■ Assigned task:
Check the records below for the word "TRIANGLE" and state how many lines contain it, replying with the number only.

■ Supplied entries:

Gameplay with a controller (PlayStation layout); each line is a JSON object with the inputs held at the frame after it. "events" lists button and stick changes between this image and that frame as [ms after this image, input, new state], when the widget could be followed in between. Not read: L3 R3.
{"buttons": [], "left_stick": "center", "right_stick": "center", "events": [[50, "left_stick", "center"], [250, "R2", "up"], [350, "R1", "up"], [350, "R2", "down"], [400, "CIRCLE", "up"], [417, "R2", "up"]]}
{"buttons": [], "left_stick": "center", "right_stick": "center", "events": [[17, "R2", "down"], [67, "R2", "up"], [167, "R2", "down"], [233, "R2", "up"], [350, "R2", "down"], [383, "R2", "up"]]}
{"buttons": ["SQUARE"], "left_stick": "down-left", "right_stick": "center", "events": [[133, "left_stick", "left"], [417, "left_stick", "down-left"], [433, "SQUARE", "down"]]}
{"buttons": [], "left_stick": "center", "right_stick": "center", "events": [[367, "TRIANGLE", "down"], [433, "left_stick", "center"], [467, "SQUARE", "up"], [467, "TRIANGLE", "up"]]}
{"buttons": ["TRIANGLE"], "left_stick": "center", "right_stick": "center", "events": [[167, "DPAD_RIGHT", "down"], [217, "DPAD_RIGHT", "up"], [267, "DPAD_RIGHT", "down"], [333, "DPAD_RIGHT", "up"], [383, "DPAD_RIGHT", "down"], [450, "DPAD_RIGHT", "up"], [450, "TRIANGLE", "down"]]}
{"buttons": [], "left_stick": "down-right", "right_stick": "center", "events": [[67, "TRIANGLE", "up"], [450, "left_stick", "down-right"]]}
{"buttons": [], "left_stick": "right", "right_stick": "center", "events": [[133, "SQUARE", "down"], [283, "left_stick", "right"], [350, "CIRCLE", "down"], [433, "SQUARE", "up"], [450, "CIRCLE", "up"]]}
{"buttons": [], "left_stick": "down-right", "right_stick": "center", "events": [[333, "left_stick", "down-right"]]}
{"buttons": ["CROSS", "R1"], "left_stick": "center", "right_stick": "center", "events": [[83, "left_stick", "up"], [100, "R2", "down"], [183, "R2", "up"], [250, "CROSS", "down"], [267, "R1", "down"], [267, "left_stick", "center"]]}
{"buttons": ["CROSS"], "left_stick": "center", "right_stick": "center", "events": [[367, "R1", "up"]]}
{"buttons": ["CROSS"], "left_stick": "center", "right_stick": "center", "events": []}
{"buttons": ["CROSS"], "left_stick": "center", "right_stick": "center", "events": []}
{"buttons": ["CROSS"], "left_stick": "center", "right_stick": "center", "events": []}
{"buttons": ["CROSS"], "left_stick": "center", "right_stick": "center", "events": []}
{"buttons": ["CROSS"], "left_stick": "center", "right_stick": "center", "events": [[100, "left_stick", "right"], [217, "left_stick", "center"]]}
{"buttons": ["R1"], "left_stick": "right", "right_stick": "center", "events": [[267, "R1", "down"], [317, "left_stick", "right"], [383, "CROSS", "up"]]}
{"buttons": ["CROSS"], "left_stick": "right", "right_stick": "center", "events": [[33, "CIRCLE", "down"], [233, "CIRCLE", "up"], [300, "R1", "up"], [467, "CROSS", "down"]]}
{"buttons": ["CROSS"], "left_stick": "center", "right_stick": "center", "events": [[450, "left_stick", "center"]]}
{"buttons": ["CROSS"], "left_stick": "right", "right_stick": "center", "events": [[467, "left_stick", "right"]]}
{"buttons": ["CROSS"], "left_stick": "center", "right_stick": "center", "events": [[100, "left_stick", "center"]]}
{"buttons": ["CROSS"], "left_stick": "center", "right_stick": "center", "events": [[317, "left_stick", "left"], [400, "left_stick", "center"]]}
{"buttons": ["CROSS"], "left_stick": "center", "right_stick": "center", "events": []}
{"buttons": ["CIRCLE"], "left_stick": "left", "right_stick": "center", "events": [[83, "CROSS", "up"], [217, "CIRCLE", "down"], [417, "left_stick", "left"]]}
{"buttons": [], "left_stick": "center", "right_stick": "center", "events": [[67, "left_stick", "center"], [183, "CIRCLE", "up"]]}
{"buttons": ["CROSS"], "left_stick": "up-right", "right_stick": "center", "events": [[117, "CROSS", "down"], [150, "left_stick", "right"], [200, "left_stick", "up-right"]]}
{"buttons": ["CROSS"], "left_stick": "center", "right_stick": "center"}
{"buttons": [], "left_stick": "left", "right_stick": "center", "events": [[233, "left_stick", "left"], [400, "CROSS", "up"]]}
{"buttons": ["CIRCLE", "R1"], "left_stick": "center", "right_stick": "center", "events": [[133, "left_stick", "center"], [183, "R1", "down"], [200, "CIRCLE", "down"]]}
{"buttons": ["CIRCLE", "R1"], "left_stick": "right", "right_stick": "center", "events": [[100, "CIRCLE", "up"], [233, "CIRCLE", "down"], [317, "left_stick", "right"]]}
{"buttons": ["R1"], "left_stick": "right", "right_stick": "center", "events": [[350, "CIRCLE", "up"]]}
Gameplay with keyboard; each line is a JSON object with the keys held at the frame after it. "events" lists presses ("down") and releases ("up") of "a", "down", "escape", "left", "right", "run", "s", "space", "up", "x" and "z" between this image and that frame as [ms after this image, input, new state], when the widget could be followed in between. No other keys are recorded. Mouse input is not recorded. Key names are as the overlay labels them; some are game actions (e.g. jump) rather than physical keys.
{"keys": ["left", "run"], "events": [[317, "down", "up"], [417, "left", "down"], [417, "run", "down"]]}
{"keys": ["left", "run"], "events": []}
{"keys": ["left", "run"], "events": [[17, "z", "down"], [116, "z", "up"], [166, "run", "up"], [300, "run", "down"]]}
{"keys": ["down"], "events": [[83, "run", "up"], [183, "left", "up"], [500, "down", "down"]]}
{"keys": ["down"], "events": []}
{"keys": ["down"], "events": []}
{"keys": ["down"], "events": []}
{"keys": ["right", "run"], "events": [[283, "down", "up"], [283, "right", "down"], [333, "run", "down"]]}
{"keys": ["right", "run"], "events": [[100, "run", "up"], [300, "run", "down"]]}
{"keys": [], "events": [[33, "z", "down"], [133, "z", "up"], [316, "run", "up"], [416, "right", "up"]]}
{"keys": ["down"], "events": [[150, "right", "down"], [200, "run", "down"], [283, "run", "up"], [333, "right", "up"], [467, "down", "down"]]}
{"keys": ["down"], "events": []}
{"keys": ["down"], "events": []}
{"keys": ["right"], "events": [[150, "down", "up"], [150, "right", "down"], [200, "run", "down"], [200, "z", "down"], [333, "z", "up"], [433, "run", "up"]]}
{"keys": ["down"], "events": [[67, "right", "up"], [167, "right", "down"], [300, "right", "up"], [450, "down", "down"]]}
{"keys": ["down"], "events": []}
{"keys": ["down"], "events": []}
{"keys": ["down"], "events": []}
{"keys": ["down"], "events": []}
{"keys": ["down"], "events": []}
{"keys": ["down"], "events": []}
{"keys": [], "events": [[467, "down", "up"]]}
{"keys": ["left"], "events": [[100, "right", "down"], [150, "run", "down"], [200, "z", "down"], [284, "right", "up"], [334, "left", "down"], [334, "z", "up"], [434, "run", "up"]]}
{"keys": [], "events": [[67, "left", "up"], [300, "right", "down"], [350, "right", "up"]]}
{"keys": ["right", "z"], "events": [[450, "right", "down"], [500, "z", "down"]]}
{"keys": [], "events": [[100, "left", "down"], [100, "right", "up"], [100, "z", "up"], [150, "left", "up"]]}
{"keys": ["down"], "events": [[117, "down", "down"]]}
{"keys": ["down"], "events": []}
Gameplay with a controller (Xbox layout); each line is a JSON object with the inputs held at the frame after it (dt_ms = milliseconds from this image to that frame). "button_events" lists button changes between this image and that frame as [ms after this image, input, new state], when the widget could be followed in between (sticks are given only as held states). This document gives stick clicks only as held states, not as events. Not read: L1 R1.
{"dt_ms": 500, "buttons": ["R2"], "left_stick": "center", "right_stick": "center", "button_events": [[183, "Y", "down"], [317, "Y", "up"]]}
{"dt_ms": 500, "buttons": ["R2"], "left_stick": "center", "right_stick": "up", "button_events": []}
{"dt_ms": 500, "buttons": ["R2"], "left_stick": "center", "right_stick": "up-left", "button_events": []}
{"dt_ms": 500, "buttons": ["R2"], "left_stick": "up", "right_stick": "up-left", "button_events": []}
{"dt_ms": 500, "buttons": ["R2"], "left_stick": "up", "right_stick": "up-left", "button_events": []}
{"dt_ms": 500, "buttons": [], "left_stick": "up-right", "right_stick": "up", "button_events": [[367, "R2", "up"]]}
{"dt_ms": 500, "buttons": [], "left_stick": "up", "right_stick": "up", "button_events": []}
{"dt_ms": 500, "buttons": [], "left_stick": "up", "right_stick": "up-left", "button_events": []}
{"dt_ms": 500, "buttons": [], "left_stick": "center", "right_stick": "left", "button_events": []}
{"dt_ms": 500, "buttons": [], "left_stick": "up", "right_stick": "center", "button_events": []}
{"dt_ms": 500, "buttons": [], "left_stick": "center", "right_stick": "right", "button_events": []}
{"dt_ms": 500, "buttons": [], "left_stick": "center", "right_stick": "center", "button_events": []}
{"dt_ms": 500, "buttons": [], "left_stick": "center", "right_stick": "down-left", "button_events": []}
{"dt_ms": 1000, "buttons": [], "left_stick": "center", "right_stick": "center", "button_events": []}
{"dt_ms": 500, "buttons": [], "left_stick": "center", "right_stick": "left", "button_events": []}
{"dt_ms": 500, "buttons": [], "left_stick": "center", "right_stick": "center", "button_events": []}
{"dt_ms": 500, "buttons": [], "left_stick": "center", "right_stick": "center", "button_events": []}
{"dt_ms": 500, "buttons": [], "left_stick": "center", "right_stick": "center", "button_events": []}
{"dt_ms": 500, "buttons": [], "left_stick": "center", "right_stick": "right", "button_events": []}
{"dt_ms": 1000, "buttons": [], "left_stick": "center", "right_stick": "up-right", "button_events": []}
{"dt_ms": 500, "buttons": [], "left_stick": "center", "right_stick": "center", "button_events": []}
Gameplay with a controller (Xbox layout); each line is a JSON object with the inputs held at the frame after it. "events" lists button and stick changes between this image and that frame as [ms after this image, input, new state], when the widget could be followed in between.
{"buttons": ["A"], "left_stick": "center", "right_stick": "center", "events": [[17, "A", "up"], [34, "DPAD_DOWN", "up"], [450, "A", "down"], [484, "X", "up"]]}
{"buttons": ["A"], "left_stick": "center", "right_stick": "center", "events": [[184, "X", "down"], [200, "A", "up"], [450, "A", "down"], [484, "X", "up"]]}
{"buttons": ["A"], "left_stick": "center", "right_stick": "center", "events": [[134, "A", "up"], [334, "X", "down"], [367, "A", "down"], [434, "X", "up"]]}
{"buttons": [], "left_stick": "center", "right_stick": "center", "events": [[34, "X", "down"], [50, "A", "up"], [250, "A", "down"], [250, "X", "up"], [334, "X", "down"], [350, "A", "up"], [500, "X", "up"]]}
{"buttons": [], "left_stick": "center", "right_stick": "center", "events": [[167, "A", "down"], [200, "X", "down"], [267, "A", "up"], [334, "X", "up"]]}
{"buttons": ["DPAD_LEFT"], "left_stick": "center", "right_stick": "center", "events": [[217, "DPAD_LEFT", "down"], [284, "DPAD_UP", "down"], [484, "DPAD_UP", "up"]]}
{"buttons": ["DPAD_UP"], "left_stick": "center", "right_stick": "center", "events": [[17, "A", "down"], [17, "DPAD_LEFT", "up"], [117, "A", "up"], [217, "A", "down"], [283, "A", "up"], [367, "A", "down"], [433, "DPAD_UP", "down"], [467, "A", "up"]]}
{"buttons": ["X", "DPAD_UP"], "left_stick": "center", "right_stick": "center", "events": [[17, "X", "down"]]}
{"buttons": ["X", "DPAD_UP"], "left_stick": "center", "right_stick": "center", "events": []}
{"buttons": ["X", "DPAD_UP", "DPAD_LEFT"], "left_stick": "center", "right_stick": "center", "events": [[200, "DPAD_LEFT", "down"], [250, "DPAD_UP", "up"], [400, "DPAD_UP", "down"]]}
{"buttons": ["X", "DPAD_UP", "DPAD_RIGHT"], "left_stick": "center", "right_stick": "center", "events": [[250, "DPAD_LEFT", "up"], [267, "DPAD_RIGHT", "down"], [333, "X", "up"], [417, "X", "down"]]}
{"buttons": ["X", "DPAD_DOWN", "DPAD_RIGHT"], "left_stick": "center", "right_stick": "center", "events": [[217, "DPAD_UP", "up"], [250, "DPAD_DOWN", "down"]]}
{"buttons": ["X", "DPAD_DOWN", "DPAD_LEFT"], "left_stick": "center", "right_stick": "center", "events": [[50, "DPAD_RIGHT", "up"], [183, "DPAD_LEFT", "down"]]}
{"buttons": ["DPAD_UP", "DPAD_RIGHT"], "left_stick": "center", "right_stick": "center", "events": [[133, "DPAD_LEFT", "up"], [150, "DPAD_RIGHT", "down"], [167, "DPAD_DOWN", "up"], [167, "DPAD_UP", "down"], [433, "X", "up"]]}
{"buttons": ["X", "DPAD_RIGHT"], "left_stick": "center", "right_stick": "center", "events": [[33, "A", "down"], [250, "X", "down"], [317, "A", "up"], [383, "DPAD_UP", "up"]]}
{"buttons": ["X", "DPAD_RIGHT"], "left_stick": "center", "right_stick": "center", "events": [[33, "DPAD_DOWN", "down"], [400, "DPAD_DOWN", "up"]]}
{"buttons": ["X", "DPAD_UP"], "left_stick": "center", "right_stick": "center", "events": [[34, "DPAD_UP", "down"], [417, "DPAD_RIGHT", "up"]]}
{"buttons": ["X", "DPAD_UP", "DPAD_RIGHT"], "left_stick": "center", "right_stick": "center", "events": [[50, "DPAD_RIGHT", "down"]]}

■ Solution for this exercise:
3